The family were living in Yurong St, East Sydney, since before 1918, when it was a down-at-heel suburb and a man was killed by a razor gang in the laneway next to the house. They moved to Victoria Street in Potts Point around 1924. His family hosted many prominent members of the arts community at their house, including the actors Peter Finch and Chips Rafferty, and the illustrator Unk White. Finch lived with the Lo Schiavo family for six months, during which time they taught him to fence, and he was a model for Lo Schiavo for two paintings executed for St Mary's Cathedral, Sydney, of St Stephen and St Sebastian.

Lo Schiavo attended the University of Sydney, where he was an active member of the community, graduating with a BA in 1932. Already a promising artist, his vignettes of the university were well received in the Sydney Mail. In connection with a Commemoration Day student riot in 1929, he was convicted of riotous conduct and suspended for the university for perceived disrespect at the Sydney Cenotaph in Martin Place.

After his studies in Sydney, in June 1933 Lo Schiavo went to Rome and Florence and obtained Diplomas of Arts cum laude in 1934 from the Accademia di Belle Arti di Roma, (the first Australian to do so) and in 1935 from the Accademia di Belle Arti di Firenze. He returned from Italy in the company of his sister Lydia in 1935, and gave his positive impressions of Italy under Mussolini in the Sydney Giornale Italiano and the Sydney Morning Herald. He had earlier written an essay in Il Giornale Italiano in praise of fascism in 1933.

It was in Italy that he learned to fence, and he later became a New South Wales champion (winning both foil and sabre in 1937) and taught his brother Dario, who founded the Sydney University Fencing Club.

== Career ==

Lo Schiavo taught at both the Dattilo-Rubbo Art School in Sydney and at East Sydney Technical College. He had a studio on Wylde Street in Potts Point. In 1937 he opened an art school at 122 Harrington Street.

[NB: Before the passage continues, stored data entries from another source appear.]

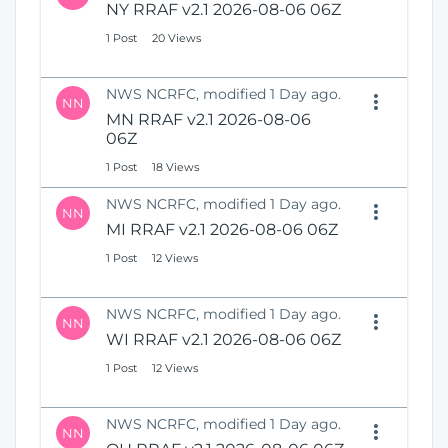
NY RRAF v2.1 2026-08-06 06Z
1 Post
20 Views
NWS NCRFC, modified 1 Day ago.
NN
MN RRAF v2.1 2026-08-06
06Z
1 Post
18 Views
NWS NCRFC, modified 1 Day ago.
NN
MI RRAF v2.1 2026-08-06 06Z
1 Post
12 Views
NWS NCRFC, modified 1 Day ago.
NN
WI RRAF v2.1 2026-08-06 06Z
1 Post
12 Views
NWS NCRFC, modified 1 Day ago.
NN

Lo Schiavo was mainly known as a muralist, executing works in Australia, India, and Italy.

In 1933 during his education in Rome, he completed a mural of the Apotheosis of St Laurence in the Chiesa di San Lorenzo Martire in his native Malfa. During World War II, he contracted rheumatic fever in India and was left with little energy to complete his murals.

In 1939 he departed for then Bombay, where he painted 27 murals in (then) the New Ritz Hotel. His work Sleeping Bombay Coolies was a finalist for the Sulman Prize in 1944.

Lo Schiavo produced a number of sacred murals in Australia. He executed murals for the Cathedral of St Stephen in Brisbane, commissioned by Archbishop James Duhig during World War II but now painted out, as well as a canvas The Martyrdom of St Stephen, 'the biggest of its kind ever undertaken in Australia’, according to the archbishop. He also executed a 1938 mural in Christ Church St Laurence in Sydney.

He also took on commercial clients. He installed an allegorical mural in the Collins Street offices of the Commonwealth Bank in Melbourne. He executed two murals in Newcastle; including one in the Commonwealth Bank. The mural inside the former Rural Bank building, depicting Newcastle in about 1824, is unaccounted for after renovations to the building in 1984.

Lo Schiavo contributed several major murals at the University of Sydney and its colleges. He designed the mosaics for the chapel in Freehill Memorial Tower at St John's College. In the university, Lo Schiavo is most famous for his three murals in the Holme Building at the University of Sydney Union: in the upper galleries of the building, the Sulman-Prize-winning mural Tribute to Shakespeare (1945)., and the Sulman-Prize finalist mural Characters from Dickens (1951).

In the main hall of the Refectory is his monumental Mankind (1970). The artist told the Sydney Morning Herald, "the student [at the centre of the mural] is holding a book, but whether it is Karl Marx or the Bible, I am not saying." He painted this final mural free of charge, with the Union only bearing costs for scaffolding.

Not long after completing Mankind, Lo Schiavo returned to Rome, where he died aged 61 in September 1971.